WHAT THE TASK ASKS
Once you reach the line containing "Pleasingly, we can" in the entries below, write out that line and each one after it down to the line containing "However, a little", exactly and with nothing added.

┄┄┄┄┄┄┄┄┄┄

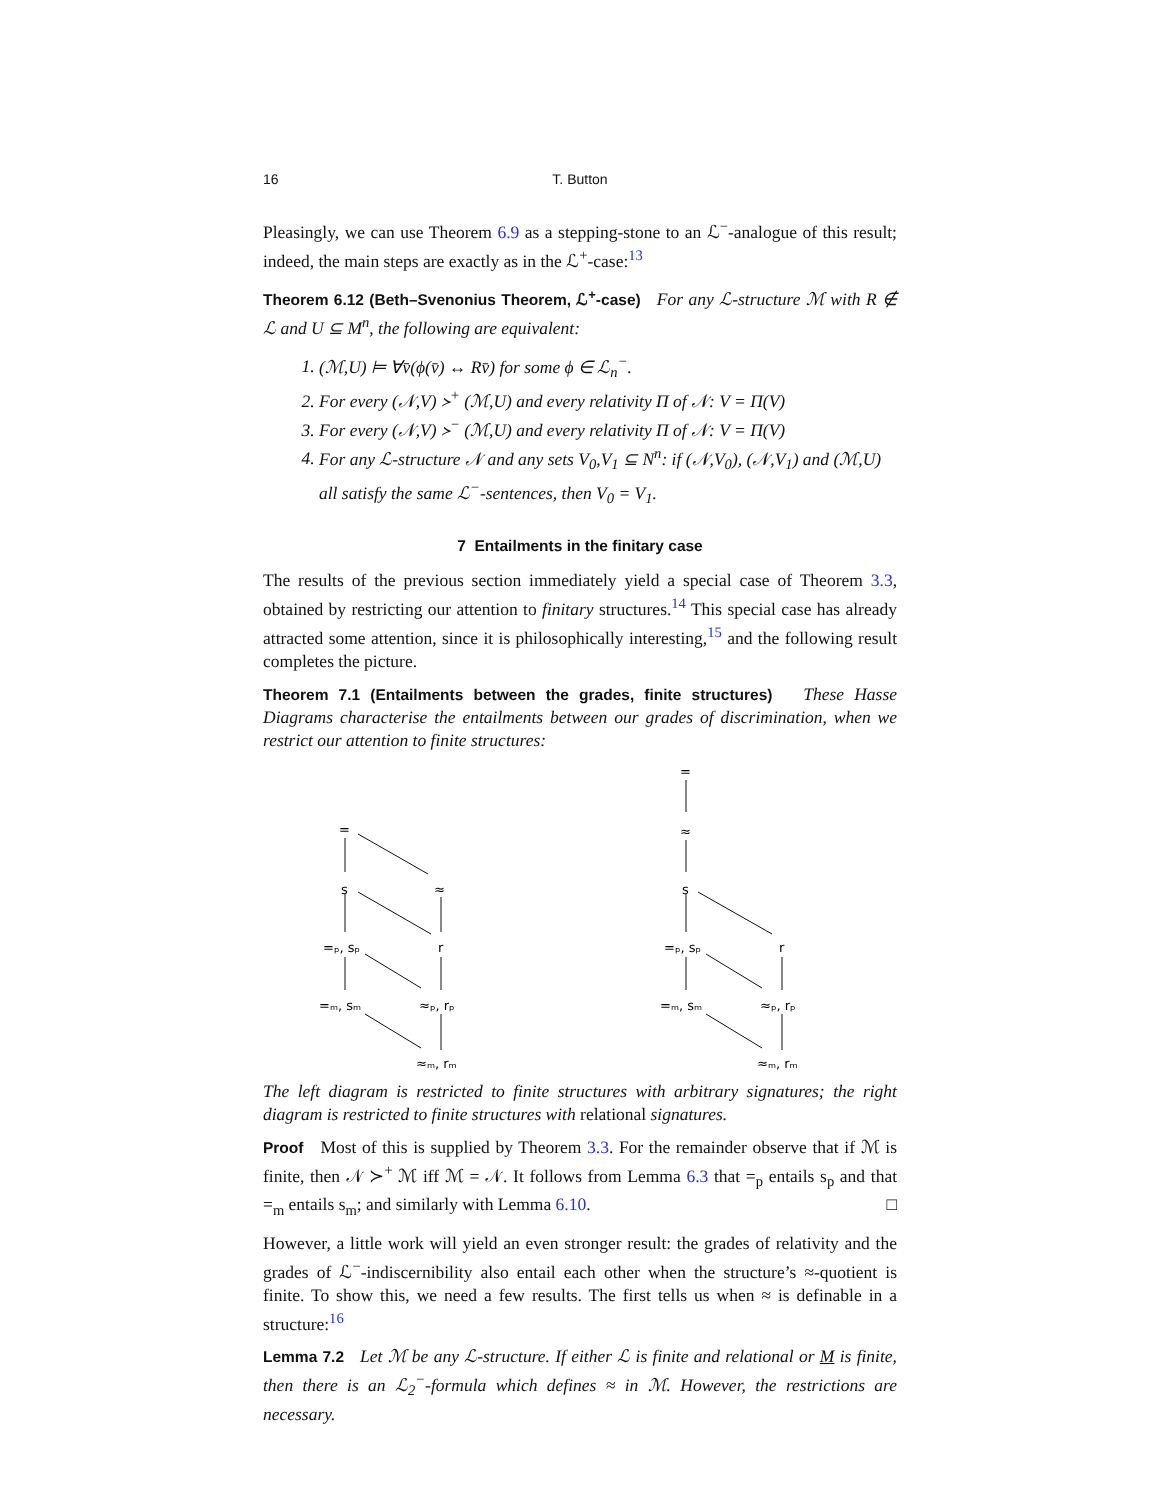16 T. Button
Pleasingly, we can use Theorem 6.9 as a stepping-stone to an ℒ<sup>−</sup>-analogue of this result; indeed, the main steps are exactly as in the ℒ<sup>+</sup>-case:<sup>13</sup>
Theorem 6.12 (Beth–Svenonius Theorem, ℒ<sup>+</sup>-case) For any ℒ-structure ℳ with R ∉ ℒ and U ⊆ M<sup>n</sup>, the following are equivalent:
1. (ℳ,U) ⊨ ∀v̄(ϕ(v̄) ↔ Rv̄) for some ϕ ∈ ℒ<sub>n</sub><sup>−</sup>.
2. For every (𝒩,V) ≻<sup>+</sup> (ℳ,U) and every relativity Π of 𝒩: V = Π(V)
3. For every (𝒩,V) ≻<sup>−</sup> (ℳ,U) and every relativity Π of 𝒩: V = Π(V)
4. For any ℒ-structure 𝒩 and any sets V<sub>0</sub>,V<sub>1</sub> ⊆ N<sup>n</sup>: if (𝒩,V<sub>0</sub>), (𝒩,V<sub>1</sub>) and (ℳ,U) all satisfy the same ℒ<sup>−</sup>-sentences, then V<sub>0</sub> = V<sub>1</sub>.
7 Entailments in the finitary case
The results of the previous section immediately yield a special case of Theorem 3.3, obtained by restricting our attention to finitary structures.<sup>14</sup> This special case has already attracted some attention, since it is philosophically interesting,<sup>15</sup> and the following result completes the picture.
Theorem 7.1 (Entailments between the grades, finite structures) These Hasse Diagrams characterise the entailments between our grades of discrimination, when we restrict our attention to finite structures:
=
≈
s
r
=ₚ, sₚ
=ₘ, sₘ
≈ₚ, rₚ
≈ₘ, rₘ
=
≈
s
r
=ₚ, sₚ
=ₘ, sₘ
≈ₚ, rₚ
≈ₘ, rₘ
The left diagram is restricted to finite structures with arbitrary signatures; the right diagram is restricted to finite structures with relational signatures.
Proof Most of this is supplied by Theorem 3.3. For the remainder observe that if ℳ is finite, then 𝒩 ≻<sup>+</sup> ℳ iff ℳ = 𝒩. It follows from Lemma 6.3 that =<sub>p</sub> entails s<sub>p</sub> and that =<sub>m</sub> entails s<sub>m</sub>; and similarly with Lemma 6.10. □
However, a little work will yield an even stronger result: the grades of relativity and the grades of ℒ<sup>−</sup>-indiscernibility also entail each other when the structure’s ≈-quotient is finite. To show this, we need a few results. The first tells us when ≈ is definable in a structure:<sup>16</sup>
Lemma 7.2 Let ℳ be any ℒ-structure. If either ℒ is finite and relational or M is finite, then there is an ℒ<sub>2</sub><sup>−</sup>-formula which defines ≈ in ℳ. However, the restrictions are necessary.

┄┄┄┄┄┄┄┄┄┄

PROBLEM SOLUTION
Pleasingly, we can use Theorem 6.9 as a stepping-stone to an ℒ<sup>−</sup>-analogue of this result; indeed, the main steps are exactly as in the ℒ<sup>+</sup>-case:<sup>13</sup>
Theorem 6.12 (Beth–Svenonius Theorem, ℒ<sup>+</sup>-case) For any ℒ-structure ℳ with R ∉ ℒ and U ⊆ M<sup>n</sup>, the following are equivalent:
1. (ℳ,U) ⊨ ∀v̄(ϕ(v̄) ↔ Rv̄) for some ϕ ∈ ℒ<sub>n</sub><sup>−</sup>.
2. For every (𝒩,V) ≻<sup>+</sup> (ℳ,U) and every relativity Π of 𝒩: V = Π(V)
3. For every (𝒩,V) ≻<sup>−</sup> (ℳ,U) and every relativity Π of 𝒩: V = Π(V)
4. For any ℒ-structure 𝒩 and any sets V<sub>0</sub>,V<sub>1</sub> ⊆ N<sup>n</sup>: if (𝒩,V<sub>0</sub>), (𝒩,V<sub>1</sub>) and (ℳ,U) all satisfy the same ℒ<sup>−</sup>-sentences, then V<sub>0</sub> = V<sub>1</sub>.
7 Entailments in the finitary case
The results of the previous section immediately yield a special case of Theorem 3.3, obtained by restricting our attention to finitary structures.<sup>14</sup> This special case has already attracted some attention, since it is philosophically interesting,<sup>15</sup> and the following result completes the picture.
Theorem 7.1 (Entailments between the grades, finite structures) These Hasse Diagrams characterise the entailments between our grades of discrimination, when we restrict our attention to finite structures:
=
≈
s
r
=ₚ, sₚ
=ₘ, sₘ
≈ₚ, rₚ
≈ₘ, rₘ
=
≈
s
r
=ₚ, sₚ
=ₘ, sₘ
≈ₚ, rₚ
≈ₘ, rₘ
The left diagram is restricted to finite structures with arbitrary signatures; the right diagram is restricted to finite structures with relational signatures.
Proof Most of this is supplied by Theorem 3.3. For the remainder observe that if ℳ is finite, then 𝒩 ≻<sup>+</sup> ℳ iff ℳ = 𝒩. It follows from Lemma 6.3 that =<sub>p</sub> entails s<sub>p</sub> and that =<sub>m</sub> entails s<sub>m</sub>; and similarly with Lemma 6.10. □
However, a little work will yield an even stronger result: the grades of relativity and the grades of ℒ<sup>−</sup>-indiscernibility also entail each other when the structure’s ≈-quotient is finite. To show this, we need a few results. The first tells us when ≈ is definable in a structure:<sup>16</sup>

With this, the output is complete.